To explain the difference between these, we could compare Eadd2 with Eadd9. The added note is in this case F#. In Eadd2, the F# is played as the third tone when strumming down strokes. In Eadd9 the F# tone is played as the last tone when strumming down strokes. The difference is in other words small, you can hear some change in the timbre, but if you feel you don't want to memorize both shapes it's alright to use the same shape in all situations when any Eadd chord is indicated.
Sometimes these chords are just referred to with the number two in the chord name, as C2, D2, E2 and so on.
The Badd2 chord has no easy fingering. An alternative to the pictured chord is X2464X. Dadd2 can also be played as XX4230 (Dadd2/F#).

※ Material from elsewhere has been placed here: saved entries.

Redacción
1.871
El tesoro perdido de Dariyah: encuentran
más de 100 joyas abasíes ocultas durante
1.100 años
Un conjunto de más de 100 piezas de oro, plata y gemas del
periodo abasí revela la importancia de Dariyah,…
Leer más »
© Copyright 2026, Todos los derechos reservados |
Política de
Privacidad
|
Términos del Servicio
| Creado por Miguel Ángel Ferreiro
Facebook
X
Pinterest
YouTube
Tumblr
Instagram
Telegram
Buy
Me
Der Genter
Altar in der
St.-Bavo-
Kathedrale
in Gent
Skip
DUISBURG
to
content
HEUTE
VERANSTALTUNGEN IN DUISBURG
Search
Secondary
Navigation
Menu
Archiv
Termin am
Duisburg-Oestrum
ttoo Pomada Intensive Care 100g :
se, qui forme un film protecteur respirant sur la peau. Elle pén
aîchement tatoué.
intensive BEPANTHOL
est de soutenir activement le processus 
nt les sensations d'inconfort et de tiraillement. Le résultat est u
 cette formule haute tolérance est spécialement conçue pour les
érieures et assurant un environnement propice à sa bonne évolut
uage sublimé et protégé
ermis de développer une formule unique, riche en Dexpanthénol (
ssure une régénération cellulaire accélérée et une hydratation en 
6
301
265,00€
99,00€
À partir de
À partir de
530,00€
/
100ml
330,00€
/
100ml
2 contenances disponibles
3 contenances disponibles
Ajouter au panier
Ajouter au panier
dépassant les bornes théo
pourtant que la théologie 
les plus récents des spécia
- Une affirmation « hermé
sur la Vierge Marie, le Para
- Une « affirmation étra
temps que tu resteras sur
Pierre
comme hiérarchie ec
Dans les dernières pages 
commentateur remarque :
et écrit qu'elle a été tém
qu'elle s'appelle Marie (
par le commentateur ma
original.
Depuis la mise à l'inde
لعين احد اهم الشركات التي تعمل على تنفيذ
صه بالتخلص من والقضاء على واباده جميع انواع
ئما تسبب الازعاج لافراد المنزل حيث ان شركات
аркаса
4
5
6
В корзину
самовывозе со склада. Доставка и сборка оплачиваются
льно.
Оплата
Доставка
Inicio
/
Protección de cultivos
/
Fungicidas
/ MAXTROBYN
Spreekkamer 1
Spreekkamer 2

Chord progressions with add2 chord
Some examples of progressions using add2 chords:
C - Cadd2 – Fadd2
C – Cadd2 – D
Aadd2 – D6 – Emaj7
Minor add chords
Less common is the minor add chords.
The minor add2 is close related to the minor add9 and are in a sense equivalent. Yet, if you are meticulous with the sound, you probably want the added tone closer to the root note when choosing minor add2 instead for minor add9.
Chord progressions with minor add chord
A progression using minor add2 chords:
Em – Emadd2 – Am – Amsus4
Existing, but quite uncommon is the related add4.